:: Recorded information
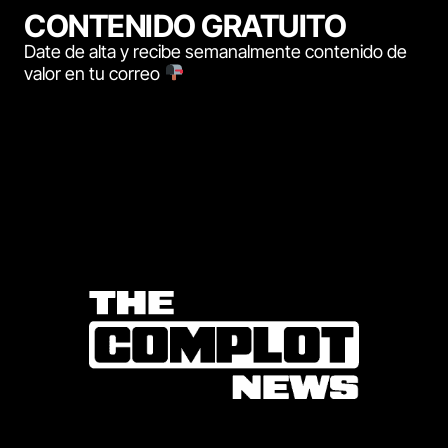
CONTENIDO GRATUITO
Date de alta y recibe semanalmente contenido de
valor en tu correo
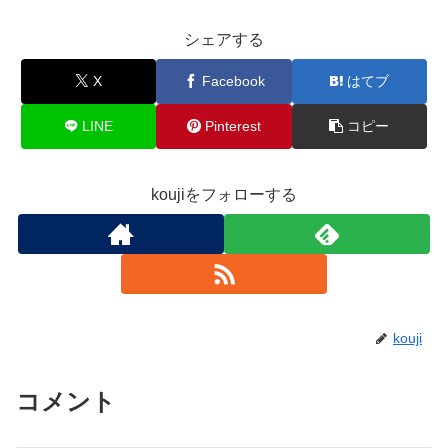
シェアする
X
Facebook
はてブ
LINE
Pinterest
コピー
koujiをフォローする
kouji
コメント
::::
■ **The task**: Return the entries above exactly, skipping any images.

■ **Task solution**:
CONTENIDO GRATUITO
Date de alta y recibe semanalmente contenido de
valor en tu correo
シェアする
X
Facebook
はてブ
LINE
Pinterest
コピー
koujiをフォローする
kouji
コメント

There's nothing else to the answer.